Bagi Elodie, aku adalah orang asing, dan mengenalnya tidak akan membuatku mendapat pujian apa pun.
Banyak yang tidak menyukai Frondier. Nilaiku jelek, dan tingkah lakuku ceroboh.
enuma.id
Hanya seorang pemalas yang bersembunyi di balik gengsi keluarga bangsawan. Itulah reputasi Frondier, dan itu benar.
Di sisi lain, Elodie, yang merupakan perwujudan ketekunan dan teladan bagi siswa lain, akan melihat orang sepertiku sebagai orang yang menjijikkan.

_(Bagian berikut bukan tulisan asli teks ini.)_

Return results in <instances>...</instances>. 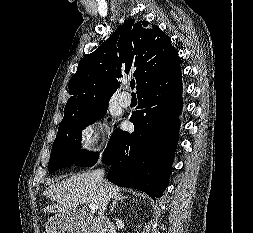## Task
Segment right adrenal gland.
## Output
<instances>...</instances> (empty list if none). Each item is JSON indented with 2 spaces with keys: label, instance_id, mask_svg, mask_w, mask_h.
I'll use <instances>...</instances> for the list:
<instances>
[{
  "label": "right adrenal gland",
  "instance_id": "obj_1",
  "mask_svg": "<svg viewBox=\"0 0 253 233\" xmlns=\"http://www.w3.org/2000/svg\"><path fill=\"white\" fill-rule=\"evenodd\" d=\"M127 196H118L115 198L114 202L112 203V206L110 208V212L114 211V208L116 207V204H118V202H122L123 200L127 199Z\"/></svg>",
  "mask_w": 253,
  "mask_h": 233
}]
</instances>
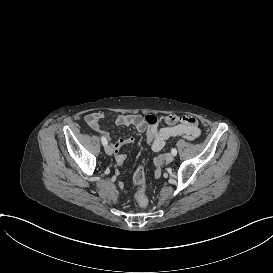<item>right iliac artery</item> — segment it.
Returning a JSON list of instances; mask_svg holds the SVG:
<instances>
[{
	"instance_id": "obj_1",
	"label": "right iliac artery",
	"mask_w": 273,
	"mask_h": 273,
	"mask_svg": "<svg viewBox=\"0 0 273 273\" xmlns=\"http://www.w3.org/2000/svg\"><path fill=\"white\" fill-rule=\"evenodd\" d=\"M101 141H102V144L104 145V146H106L107 145V140H106V138L105 137H101Z\"/></svg>"
}]
</instances>
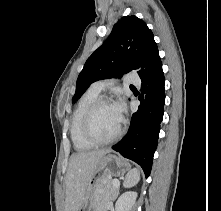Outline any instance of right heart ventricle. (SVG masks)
I'll return each instance as SVG.
<instances>
[{"mask_svg":"<svg viewBox=\"0 0 221 211\" xmlns=\"http://www.w3.org/2000/svg\"><path fill=\"white\" fill-rule=\"evenodd\" d=\"M99 95L100 92L92 87L89 88L82 95L73 112L70 133L73 145L78 151H85L94 146L83 137L82 121L86 110L97 98H99Z\"/></svg>","mask_w":221,"mask_h":211,"instance_id":"obj_1","label":"right heart ventricle"}]
</instances>
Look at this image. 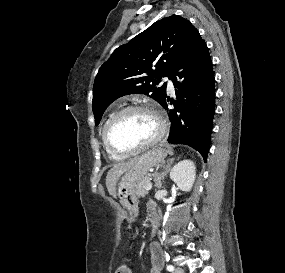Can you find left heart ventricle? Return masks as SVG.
<instances>
[{"mask_svg": "<svg viewBox=\"0 0 285 273\" xmlns=\"http://www.w3.org/2000/svg\"><path fill=\"white\" fill-rule=\"evenodd\" d=\"M157 131V123L150 114L131 111L116 122L111 132V140L121 149H132L153 139Z\"/></svg>", "mask_w": 285, "mask_h": 273, "instance_id": "1", "label": "left heart ventricle"}]
</instances>
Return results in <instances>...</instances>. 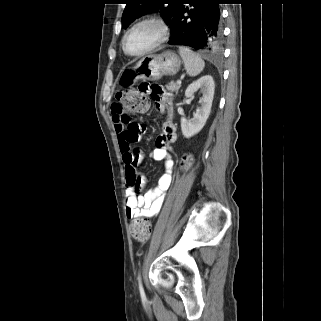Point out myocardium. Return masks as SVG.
<instances>
[{
	"label": "myocardium",
	"mask_w": 321,
	"mask_h": 321,
	"mask_svg": "<svg viewBox=\"0 0 321 321\" xmlns=\"http://www.w3.org/2000/svg\"><path fill=\"white\" fill-rule=\"evenodd\" d=\"M145 24H152L154 25L157 30H158V37L155 40V42L153 44H151L149 47H147L146 49H144L141 52L138 53H130L127 49L126 46V40L128 35L137 27L141 26V25H145ZM170 36V28L169 25L167 24V22L162 19L161 17L158 16H146L141 18L140 20L136 21L134 24H132L124 33V36L122 38V48L123 51L126 55L131 56V57H141L144 56L154 50H156L158 47H160L161 45H163Z\"/></svg>",
	"instance_id": "1"
}]
</instances>
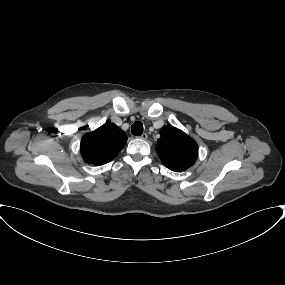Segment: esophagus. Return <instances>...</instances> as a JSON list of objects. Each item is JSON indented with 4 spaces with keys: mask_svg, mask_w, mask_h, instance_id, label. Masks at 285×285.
<instances>
[{
    "mask_svg": "<svg viewBox=\"0 0 285 285\" xmlns=\"http://www.w3.org/2000/svg\"><path fill=\"white\" fill-rule=\"evenodd\" d=\"M140 138H141L142 140H146V139L148 138V135H147L146 133H143V134L140 136Z\"/></svg>",
    "mask_w": 285,
    "mask_h": 285,
    "instance_id": "esophagus-1",
    "label": "esophagus"
}]
</instances>
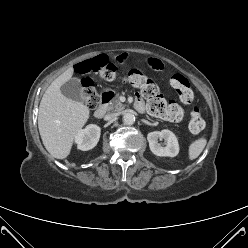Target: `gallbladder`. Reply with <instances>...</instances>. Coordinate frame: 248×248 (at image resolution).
<instances>
[{
  "instance_id": "obj_1",
  "label": "gallbladder",
  "mask_w": 248,
  "mask_h": 248,
  "mask_svg": "<svg viewBox=\"0 0 248 248\" xmlns=\"http://www.w3.org/2000/svg\"><path fill=\"white\" fill-rule=\"evenodd\" d=\"M61 93L74 101L83 102L82 86L78 78H71L60 87Z\"/></svg>"
}]
</instances>
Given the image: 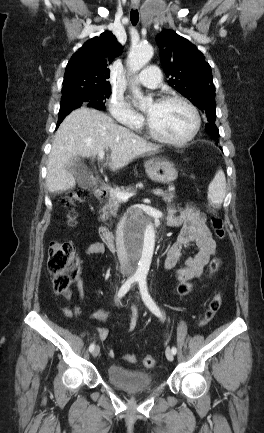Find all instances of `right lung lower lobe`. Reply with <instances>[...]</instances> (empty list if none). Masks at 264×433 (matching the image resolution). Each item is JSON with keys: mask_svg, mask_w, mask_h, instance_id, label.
Listing matches in <instances>:
<instances>
[{"mask_svg": "<svg viewBox=\"0 0 264 433\" xmlns=\"http://www.w3.org/2000/svg\"><path fill=\"white\" fill-rule=\"evenodd\" d=\"M63 119L58 120L57 127L60 125V123L63 121Z\"/></svg>", "mask_w": 264, "mask_h": 433, "instance_id": "obj_1", "label": "right lung lower lobe"}]
</instances>
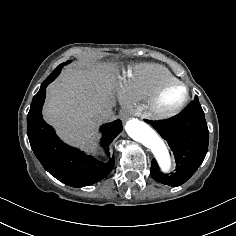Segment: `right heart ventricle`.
Returning <instances> with one entry per match:
<instances>
[{
    "label": "right heart ventricle",
    "instance_id": "right-heart-ventricle-1",
    "mask_svg": "<svg viewBox=\"0 0 236 236\" xmlns=\"http://www.w3.org/2000/svg\"><path fill=\"white\" fill-rule=\"evenodd\" d=\"M177 80L164 66L142 64L133 69L132 80L122 90L128 101H146L164 83Z\"/></svg>",
    "mask_w": 236,
    "mask_h": 236
}]
</instances>
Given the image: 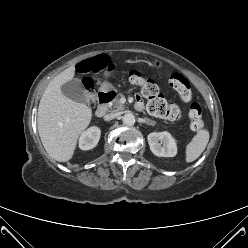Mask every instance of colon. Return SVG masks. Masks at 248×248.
<instances>
[{"label":"colon","instance_id":"1","mask_svg":"<svg viewBox=\"0 0 248 248\" xmlns=\"http://www.w3.org/2000/svg\"><path fill=\"white\" fill-rule=\"evenodd\" d=\"M103 66L104 59L97 58L82 62L79 64V70L82 72H89L92 70L96 71L101 69ZM108 74L110 75V72H108ZM129 81L132 84L141 87L143 95L148 100V110L150 113L163 118H171L177 114V107L168 104L165 98L160 94L159 88L153 80L143 77L138 72H131L129 74ZM168 83L184 102H190L188 112L190 129L193 132L200 131L203 128L202 107L199 103L191 101L192 93L190 82L183 74L173 72L169 76ZM84 88L91 103L97 102L92 90V82L89 78L84 79Z\"/></svg>","mask_w":248,"mask_h":248}]
</instances>
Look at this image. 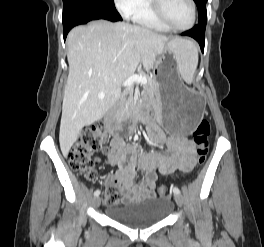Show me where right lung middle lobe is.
Segmentation results:
<instances>
[{"mask_svg": "<svg viewBox=\"0 0 264 247\" xmlns=\"http://www.w3.org/2000/svg\"><path fill=\"white\" fill-rule=\"evenodd\" d=\"M67 2H81V3L96 5L99 7H107V8L115 7L113 0H63V4Z\"/></svg>", "mask_w": 264, "mask_h": 247, "instance_id": "right-lung-middle-lobe-1", "label": "right lung middle lobe"}]
</instances>
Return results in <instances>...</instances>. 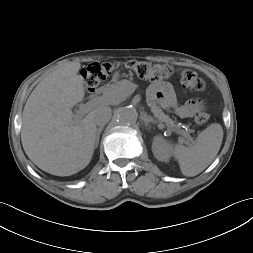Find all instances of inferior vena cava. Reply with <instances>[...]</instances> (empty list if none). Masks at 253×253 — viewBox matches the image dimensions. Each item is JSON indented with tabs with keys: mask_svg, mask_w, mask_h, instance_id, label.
Wrapping results in <instances>:
<instances>
[{
	"mask_svg": "<svg viewBox=\"0 0 253 253\" xmlns=\"http://www.w3.org/2000/svg\"><path fill=\"white\" fill-rule=\"evenodd\" d=\"M111 109L107 106H100L94 111V121L99 127L104 126L111 119Z\"/></svg>",
	"mask_w": 253,
	"mask_h": 253,
	"instance_id": "inferior-vena-cava-1",
	"label": "inferior vena cava"
}]
</instances>
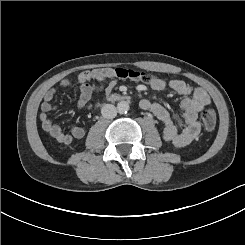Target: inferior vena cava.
<instances>
[{"instance_id":"inferior-vena-cava-1","label":"inferior vena cava","mask_w":245,"mask_h":245,"mask_svg":"<svg viewBox=\"0 0 245 245\" xmlns=\"http://www.w3.org/2000/svg\"><path fill=\"white\" fill-rule=\"evenodd\" d=\"M102 116L106 119H113L117 115V109L112 104H105L101 109Z\"/></svg>"}]
</instances>
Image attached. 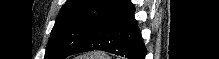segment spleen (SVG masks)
Listing matches in <instances>:
<instances>
[{"label":"spleen","instance_id":"1","mask_svg":"<svg viewBox=\"0 0 219 59\" xmlns=\"http://www.w3.org/2000/svg\"><path fill=\"white\" fill-rule=\"evenodd\" d=\"M104 58L106 57L101 53H95L94 55H90L89 57H87V59H104Z\"/></svg>","mask_w":219,"mask_h":59}]
</instances>
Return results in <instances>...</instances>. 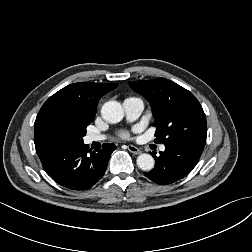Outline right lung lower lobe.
Instances as JSON below:
<instances>
[{
  "label": "right lung lower lobe",
  "instance_id": "right-lung-lower-lobe-1",
  "mask_svg": "<svg viewBox=\"0 0 252 252\" xmlns=\"http://www.w3.org/2000/svg\"><path fill=\"white\" fill-rule=\"evenodd\" d=\"M116 149L114 144H103L93 152L83 142L36 147L45 172L58 184L72 189L92 187L104 175L108 160Z\"/></svg>",
  "mask_w": 252,
  "mask_h": 252
}]
</instances>
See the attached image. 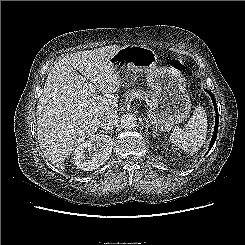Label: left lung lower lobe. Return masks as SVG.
<instances>
[{"label": "left lung lower lobe", "mask_w": 245, "mask_h": 245, "mask_svg": "<svg viewBox=\"0 0 245 245\" xmlns=\"http://www.w3.org/2000/svg\"><path fill=\"white\" fill-rule=\"evenodd\" d=\"M206 92L209 93V95H210V97H211V99H212L214 108H215V112H216L214 133H213L212 139H211V141H210V145H209V148L211 149L212 146L214 145L215 140H216V137H217L219 117H218V110H217V108H216V101H215V98H214L213 94H212L210 91H208V90H206ZM210 149H209V150H210ZM207 153H208V152H207Z\"/></svg>", "instance_id": "left-lung-lower-lobe-1"}]
</instances>
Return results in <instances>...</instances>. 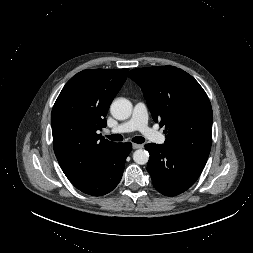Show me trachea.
<instances>
[{"label":"trachea","mask_w":253,"mask_h":253,"mask_svg":"<svg viewBox=\"0 0 253 253\" xmlns=\"http://www.w3.org/2000/svg\"><path fill=\"white\" fill-rule=\"evenodd\" d=\"M106 137L109 138L112 141H122L123 140V137L120 134H112V135H109V136H106ZM132 141L135 142V143L141 144L145 141V139L141 136H136L132 139Z\"/></svg>","instance_id":"obj_1"}]
</instances>
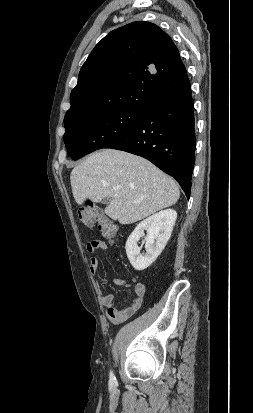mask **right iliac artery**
I'll list each match as a JSON object with an SVG mask.
<instances>
[{
	"instance_id": "82829eb1",
	"label": "right iliac artery",
	"mask_w": 253,
	"mask_h": 413,
	"mask_svg": "<svg viewBox=\"0 0 253 413\" xmlns=\"http://www.w3.org/2000/svg\"><path fill=\"white\" fill-rule=\"evenodd\" d=\"M110 380H111V381H114V380H115V376H114V374H113L112 371H110Z\"/></svg>"
}]
</instances>
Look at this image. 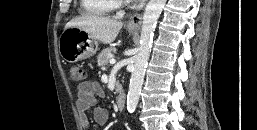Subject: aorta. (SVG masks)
I'll return each mask as SVG.
<instances>
[{"label": "aorta", "mask_w": 257, "mask_h": 130, "mask_svg": "<svg viewBox=\"0 0 257 130\" xmlns=\"http://www.w3.org/2000/svg\"><path fill=\"white\" fill-rule=\"evenodd\" d=\"M165 2L166 0H149L145 8L141 28L140 47L135 56L127 95V110L129 113H133L138 104L145 70L150 56L155 26L164 8Z\"/></svg>", "instance_id": "obj_1"}]
</instances>
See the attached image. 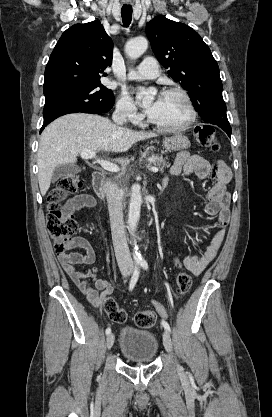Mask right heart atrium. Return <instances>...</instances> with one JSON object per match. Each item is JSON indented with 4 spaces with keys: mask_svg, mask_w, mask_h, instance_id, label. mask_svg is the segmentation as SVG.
Instances as JSON below:
<instances>
[{
    "mask_svg": "<svg viewBox=\"0 0 272 417\" xmlns=\"http://www.w3.org/2000/svg\"><path fill=\"white\" fill-rule=\"evenodd\" d=\"M116 115L127 122L137 123L141 119V115L139 114L134 102L132 99L126 94L122 93L116 103Z\"/></svg>",
    "mask_w": 272,
    "mask_h": 417,
    "instance_id": "right-heart-atrium-1",
    "label": "right heart atrium"
}]
</instances>
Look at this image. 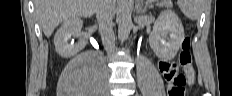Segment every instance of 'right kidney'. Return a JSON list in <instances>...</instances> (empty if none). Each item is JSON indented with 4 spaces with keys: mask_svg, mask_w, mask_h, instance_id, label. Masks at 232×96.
I'll list each match as a JSON object with an SVG mask.
<instances>
[{
    "mask_svg": "<svg viewBox=\"0 0 232 96\" xmlns=\"http://www.w3.org/2000/svg\"><path fill=\"white\" fill-rule=\"evenodd\" d=\"M82 24V20L78 17L69 18L66 19L57 30L54 37V44L57 53L61 57H73L85 47L87 37L81 34ZM72 36H81L82 40L76 44H68V41Z\"/></svg>",
    "mask_w": 232,
    "mask_h": 96,
    "instance_id": "ca27d5eb",
    "label": "right kidney"
}]
</instances>
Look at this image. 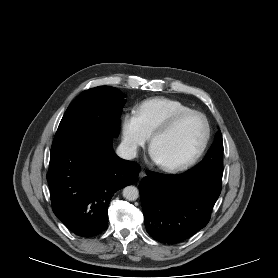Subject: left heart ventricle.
<instances>
[{
  "instance_id": "b2bd125f",
  "label": "left heart ventricle",
  "mask_w": 278,
  "mask_h": 278,
  "mask_svg": "<svg viewBox=\"0 0 278 278\" xmlns=\"http://www.w3.org/2000/svg\"><path fill=\"white\" fill-rule=\"evenodd\" d=\"M205 134L201 117L183 118L169 133L157 138L152 146L159 163L176 164L190 158L200 147Z\"/></svg>"
}]
</instances>
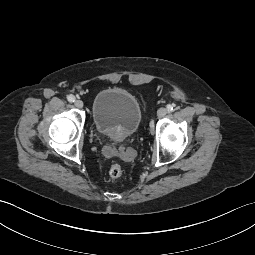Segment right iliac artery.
I'll return each instance as SVG.
<instances>
[{"instance_id": "1", "label": "right iliac artery", "mask_w": 255, "mask_h": 255, "mask_svg": "<svg viewBox=\"0 0 255 255\" xmlns=\"http://www.w3.org/2000/svg\"><path fill=\"white\" fill-rule=\"evenodd\" d=\"M67 99H68V101H69L70 103H73V102L75 101V97L72 96V95L68 96Z\"/></svg>"}]
</instances>
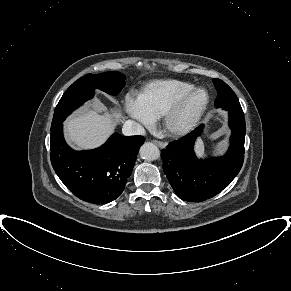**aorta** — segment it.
Segmentation results:
<instances>
[{
    "mask_svg": "<svg viewBox=\"0 0 291 291\" xmlns=\"http://www.w3.org/2000/svg\"><path fill=\"white\" fill-rule=\"evenodd\" d=\"M139 152H140L141 157L148 161H153L160 158V150L155 144L151 142L144 143L141 146Z\"/></svg>",
    "mask_w": 291,
    "mask_h": 291,
    "instance_id": "1",
    "label": "aorta"
}]
</instances>
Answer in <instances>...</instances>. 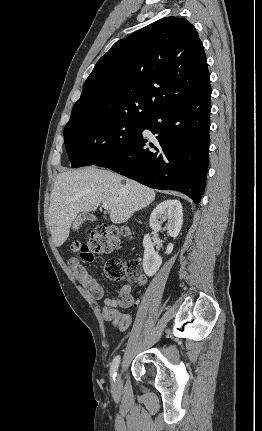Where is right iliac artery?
<instances>
[{"mask_svg": "<svg viewBox=\"0 0 262 431\" xmlns=\"http://www.w3.org/2000/svg\"><path fill=\"white\" fill-rule=\"evenodd\" d=\"M119 362H120V356L117 355L112 362V366H111V370H110V375L114 381H115V376L117 373L116 371H117V368L119 366Z\"/></svg>", "mask_w": 262, "mask_h": 431, "instance_id": "1", "label": "right iliac artery"}]
</instances>
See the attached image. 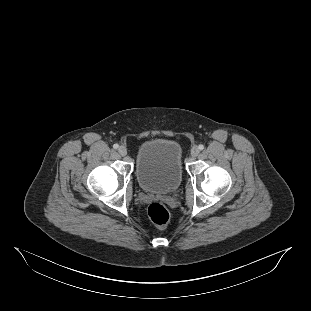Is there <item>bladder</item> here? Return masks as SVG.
I'll return each mask as SVG.
<instances>
[{
	"mask_svg": "<svg viewBox=\"0 0 311 311\" xmlns=\"http://www.w3.org/2000/svg\"><path fill=\"white\" fill-rule=\"evenodd\" d=\"M136 178L142 190L166 194L179 188L183 179L182 149L169 138L143 142L136 157Z\"/></svg>",
	"mask_w": 311,
	"mask_h": 311,
	"instance_id": "obj_1",
	"label": "bladder"
}]
</instances>
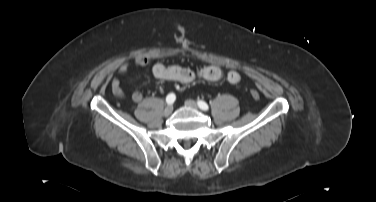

……Jadi, aku bukan protagonisnya.
Aku harusnya lewat diam-diam.
“……Frondier.”
Aku hendak lewat dengan tenang, tapi dia memanggil untuk menghentikanku.
Aku melihat ke arah Elodie.
Mata Elodie, yang dipenuhi amarah, diarahkan padaku.
“Apakah kamu tidak ingin mengatakan sesuatu kepadaku?”